A transparent and inclusive budget process is also critical to ensuring that countries can better leverage financing to advance the global goals. The latest Open Budget Survey found that budget transparency scores in the region increased by 16 points (a jump of about 70%) since 2008, albeit from a low base in many countries. Nigeria is one of the top three improvers globally in the survey, increasing its score by 23 points from 2019 to 2021. Yet, few governments are sufficiently expanding spaces for the public to meaningfully engage throughout the budget process.
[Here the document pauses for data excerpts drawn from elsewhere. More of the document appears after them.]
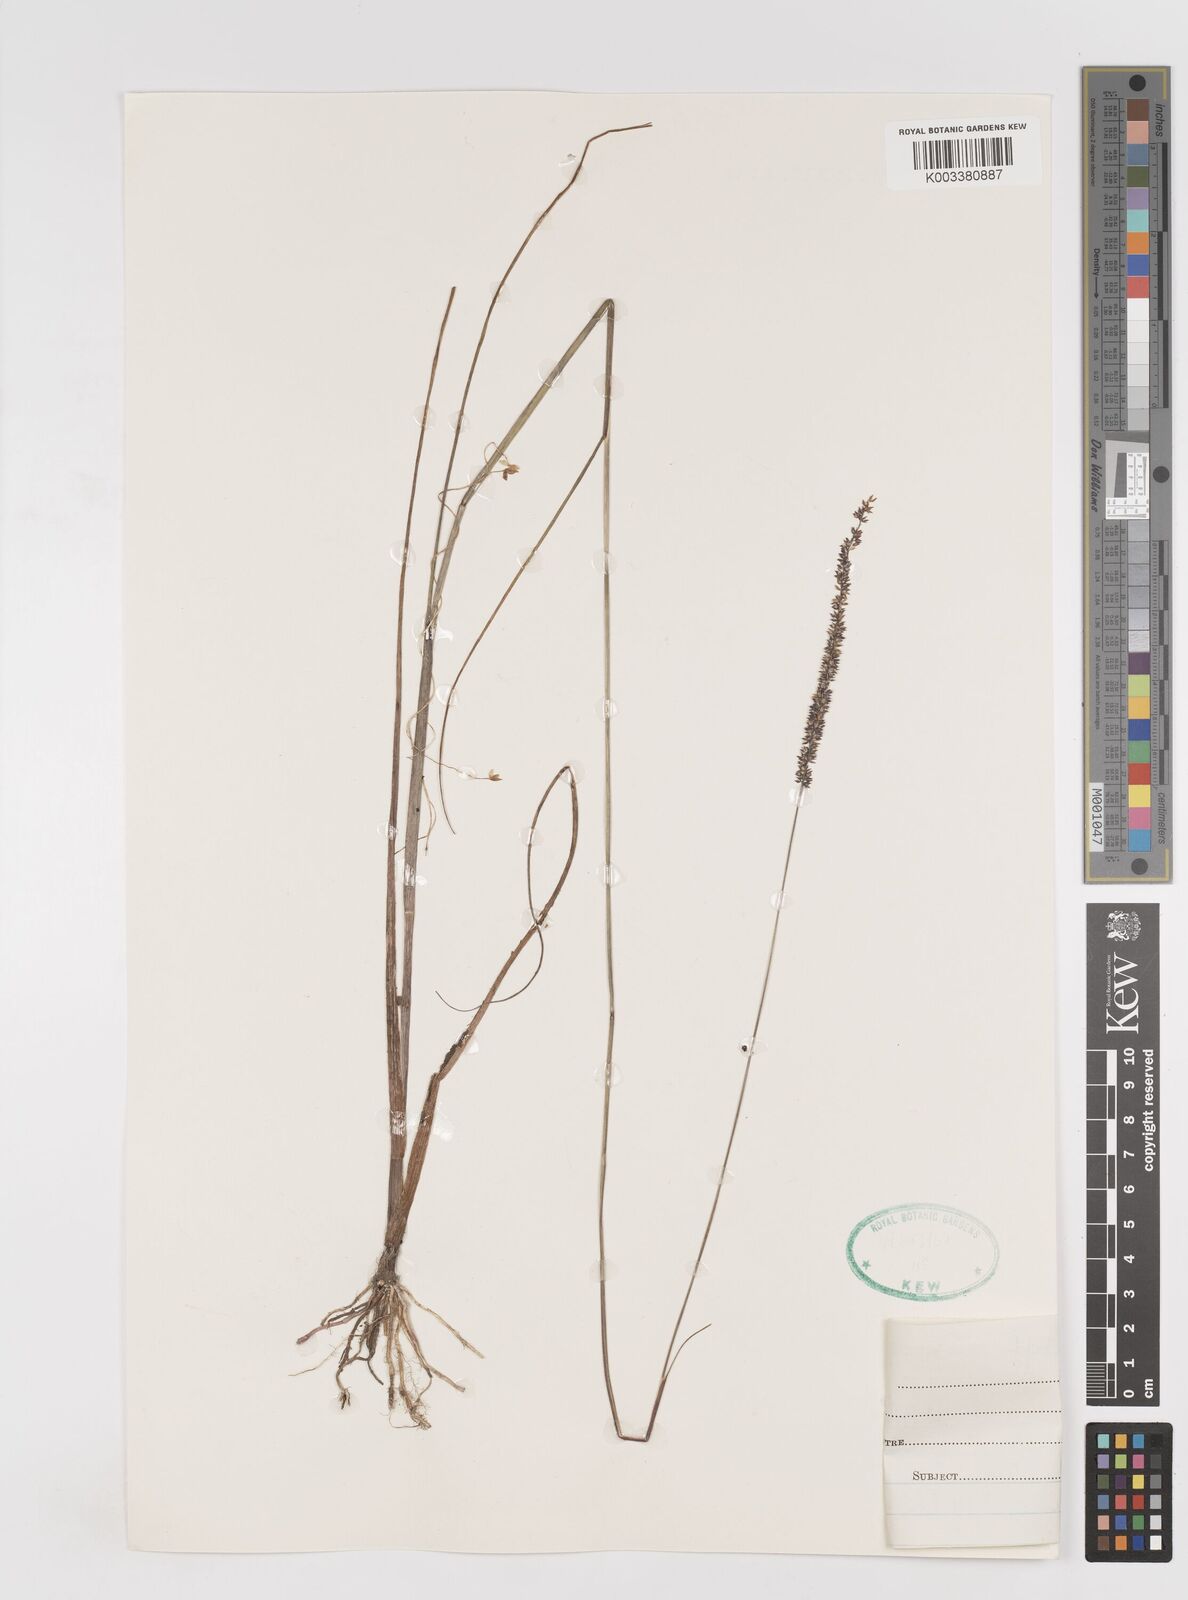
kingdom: Plantae
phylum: Tracheophyta
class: Liliopsida
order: Poales
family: Poaceae
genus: Sacciolepis
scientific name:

At this meeting, government officials from The Gambia, Benin, Uganda, Kenya, Ghana, Zimbabwe and Sierra Leone will talk about how budget openness is helping them propel the SDGs.
“As countries face intense tradeoffs, expanding access to budget information and opening spaces for the public to engage meaningfully across the budget cycle can ensure that public money reaches those who need it most,” said Austin Ndiokwelu, Nigeria country manager for IBP. “We have seen firsthand in Nigeria how diverse citizens’ groups—from women farmers to community health advocates—can leverage the budget process to inform government spending and propel progress on key development goals, such as food security and maternal health.”
“Now more than ever, governments need to ensure that allocations targeted at critical social sectors are spent as promised,” underscored Sally Torbert, senior program officer for IBP. “Too often we see that during budget implementation, governments deprioritize spending on social sectors. Civil society, and oversight actors, like legislators and auditors, can be essential partners in ensuring that public money is spent effectively on sectors that are critical to the global goals.”